__REQUIRED WORK__
Print nothing except the lines of the listing below from the line with "[136,219,173,229] 6.5.3.5, ->" to the line with "[263,90,405,100] [263,106,408,118] [263,122,375,133]", each exactly as written, both ends included.

SUPPLIED RECORDS Block Start

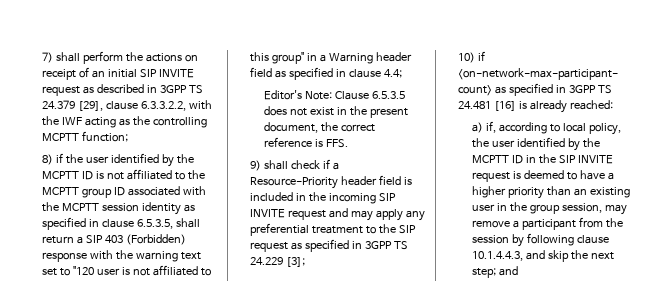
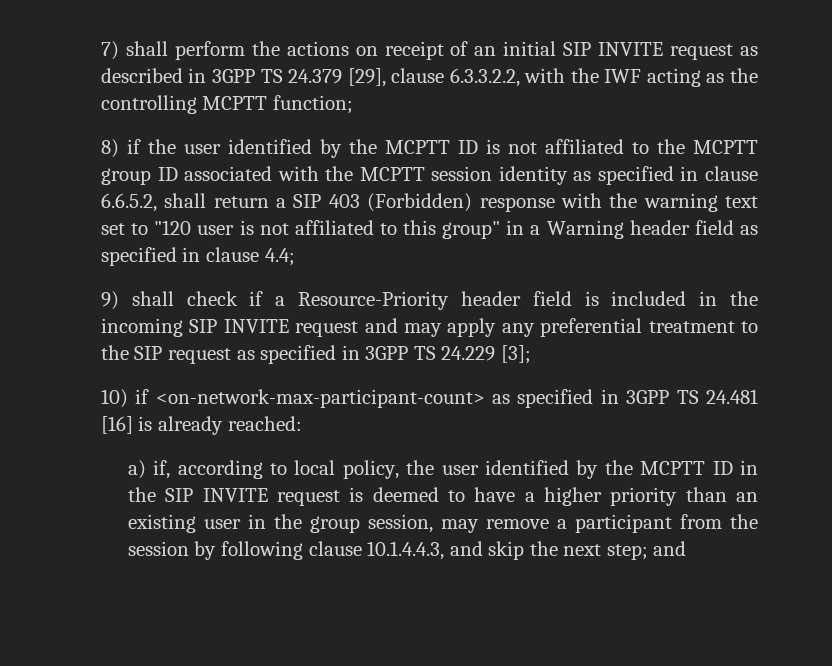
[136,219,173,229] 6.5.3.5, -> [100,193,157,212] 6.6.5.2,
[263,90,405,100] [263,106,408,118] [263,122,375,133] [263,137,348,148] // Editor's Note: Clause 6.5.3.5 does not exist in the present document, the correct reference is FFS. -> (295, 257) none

SUPPLIED RECORDS Block End
SUPPLIED RECORDS Block Start

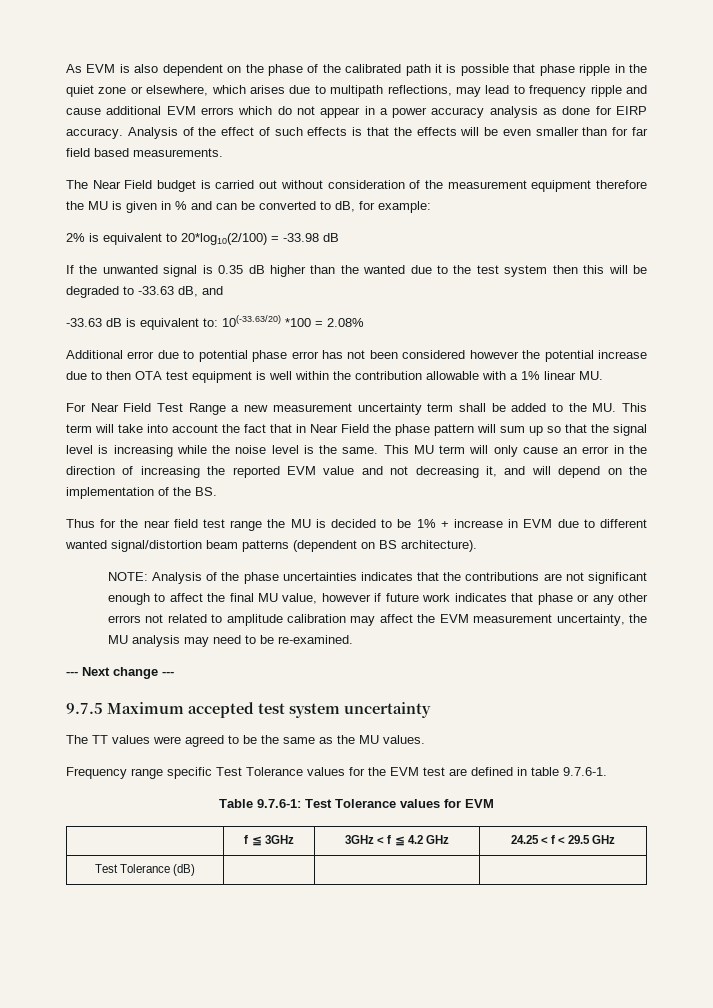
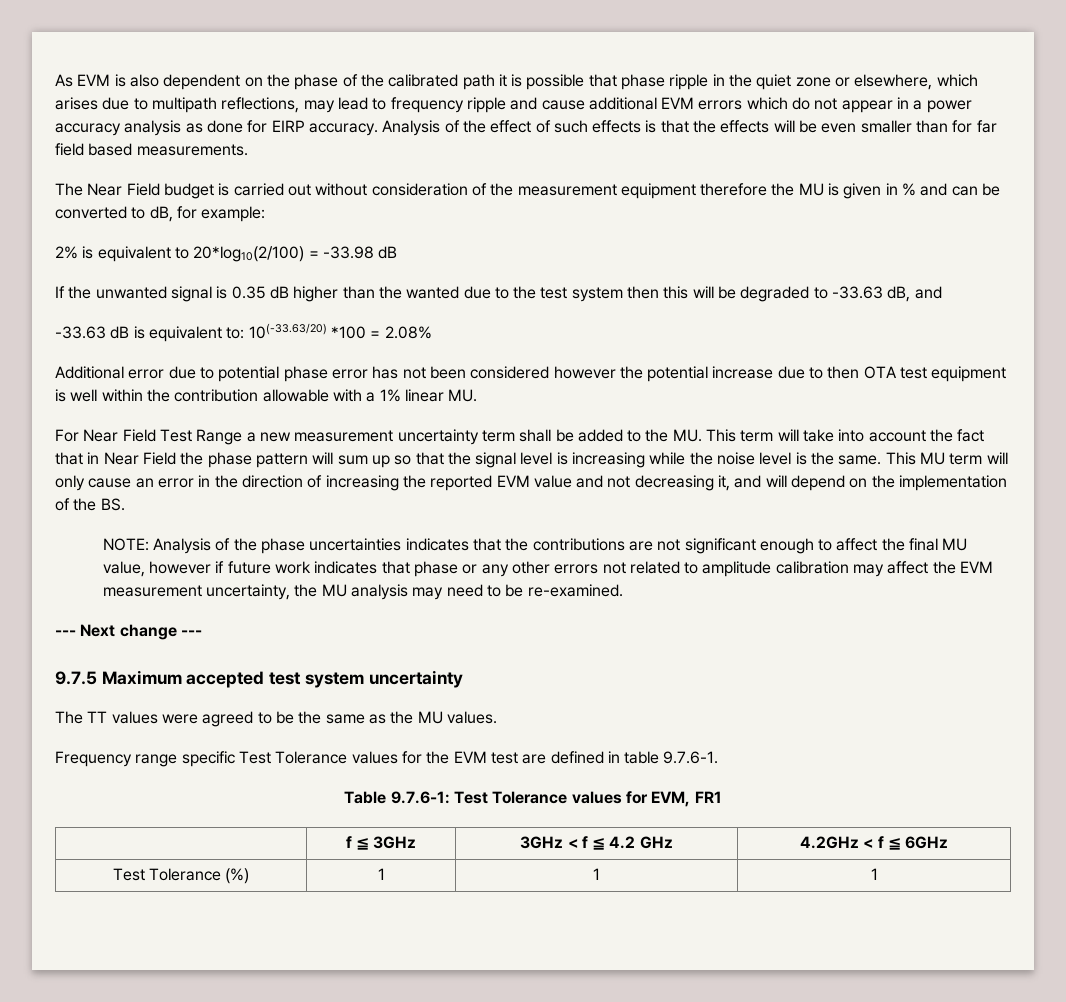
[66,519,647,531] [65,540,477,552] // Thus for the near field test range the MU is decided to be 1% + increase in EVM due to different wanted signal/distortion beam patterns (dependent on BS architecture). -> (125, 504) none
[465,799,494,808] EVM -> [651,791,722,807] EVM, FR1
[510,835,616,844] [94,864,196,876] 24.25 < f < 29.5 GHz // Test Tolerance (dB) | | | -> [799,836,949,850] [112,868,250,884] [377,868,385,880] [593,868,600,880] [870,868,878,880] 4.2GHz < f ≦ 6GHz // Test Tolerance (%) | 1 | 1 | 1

SUPPLIED RECORDS Block End

__TASK SOLUTION__
[136,219,173,229] 6.5.3.5, -> [100,193,157,212] 6.6.5.2,
[263,90,405,100] [263,106,408,118] [263,122,375,133] [263,137,348,148] // Editor's Note: Clause 6.5.3.5 does not exist in the present document, the correct reference is FFS. -> (295, 257) none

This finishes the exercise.